The secret is a porous coordination polymer (PCP) made up of zinc metal ions. The ions have the capability to selectively capture CO2 molecules and have 10 times greater efficiency than any other PCPs. Also, the interesting thing is that the material is reusable, and runs at maximum efficiency even after 10 reaction cycles.

According to materials chemist Ken-ichi Otake, from Kyoto University in Japan, "We have successfully designed a porous material which has a high affinity towards CO2 molecules and can quickly and effectively convert it into useful organic materials."

The concept of carbon sequestration has been around however because of low reactivity of carbon dioxide it has been difficult to capture without using a lot of energy in the process, defeating the whole purpose. The research published in Nature Communications showed how exactly to do it.

While another research team from Rice University in the US developed a device for turning CO2 into liquid fuel. In this process, the key ingredient is metal bismuth and formic acid is the end result of the process.

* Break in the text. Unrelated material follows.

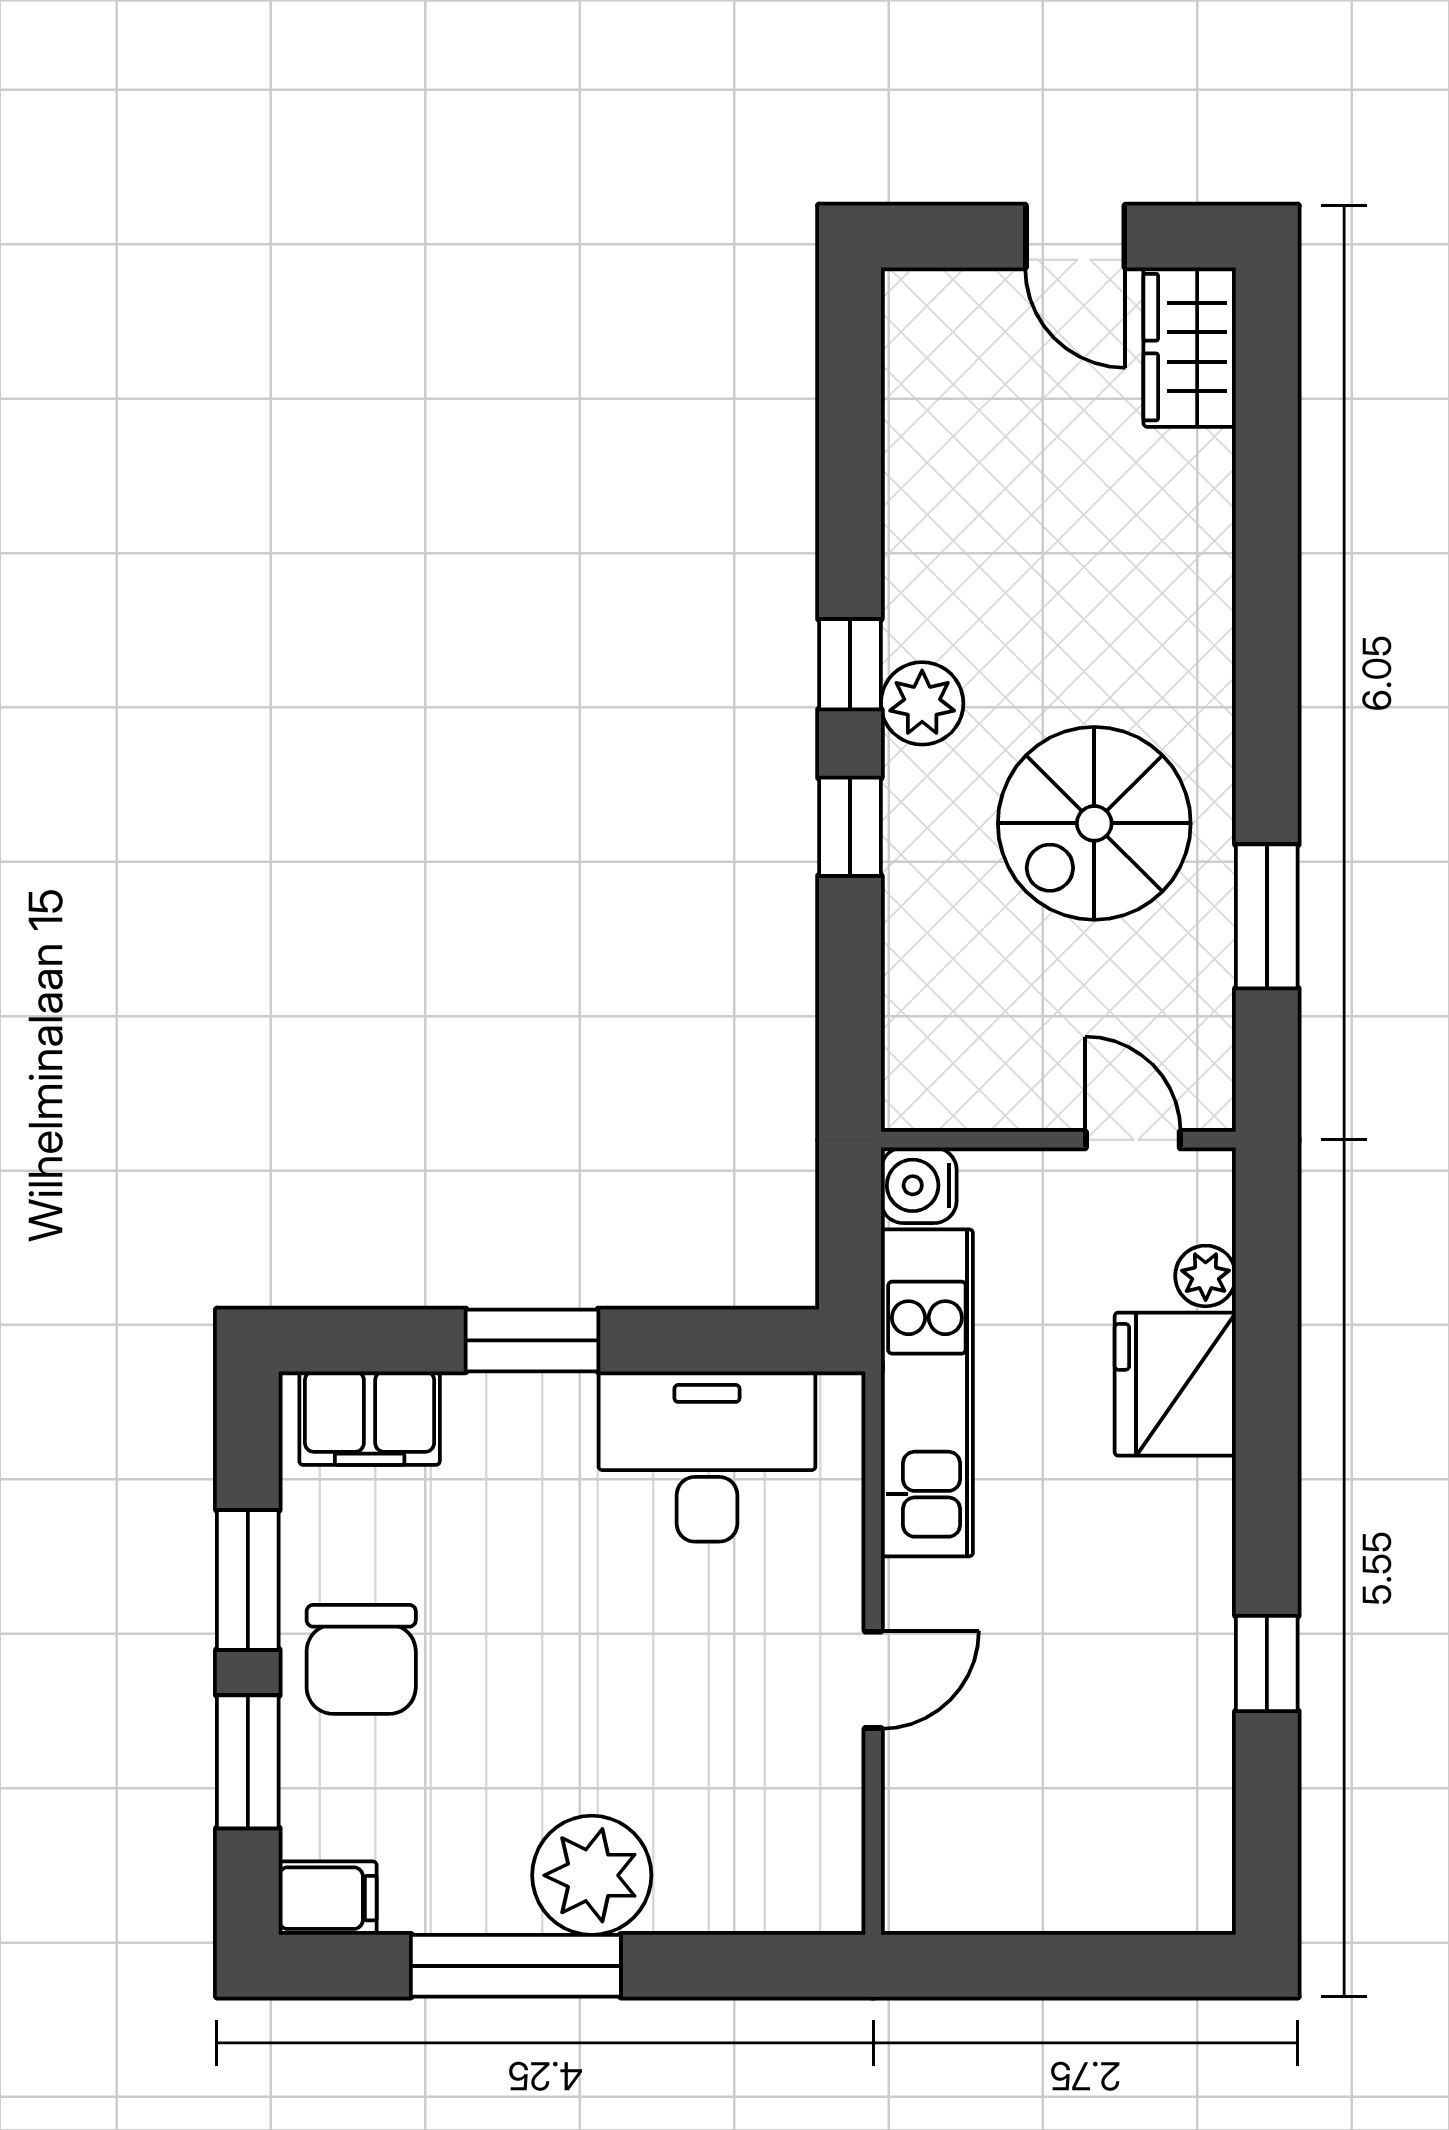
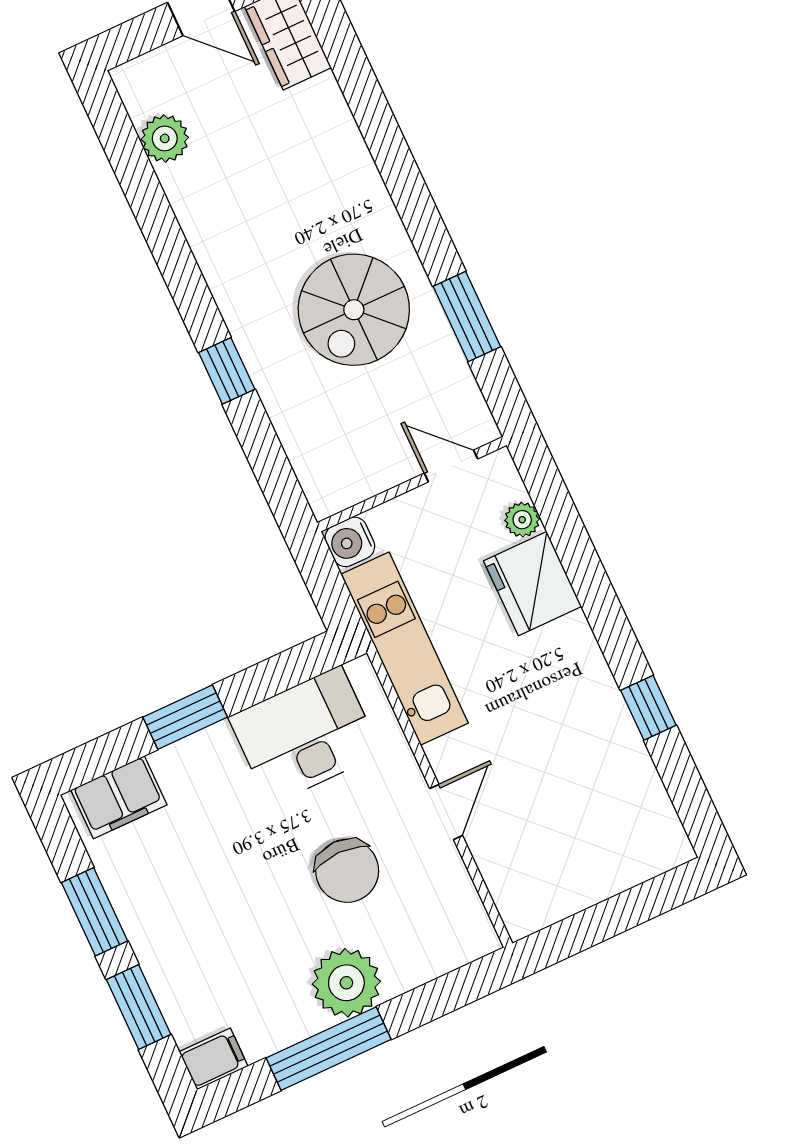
window: (850, 664) -> (187, 286), removed
plant: (922, 703) -> (165, 138), moved
chair: (361, 1659) -> (347, 871), moved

"One of the greenest approaches to carbon capture is to recycle the carbon dioxide into high-value chemicals, such as cyclic carbonates which can be used in petrochemicals and pharmaceuticals," says materials chemist Susumu Kitagawa, from Kyoto University.

However, further research is required for it to work at larger scale. Given the rising pollution which in turn is leading to global warming, this could prove to be really useful for the environment and for us, in general.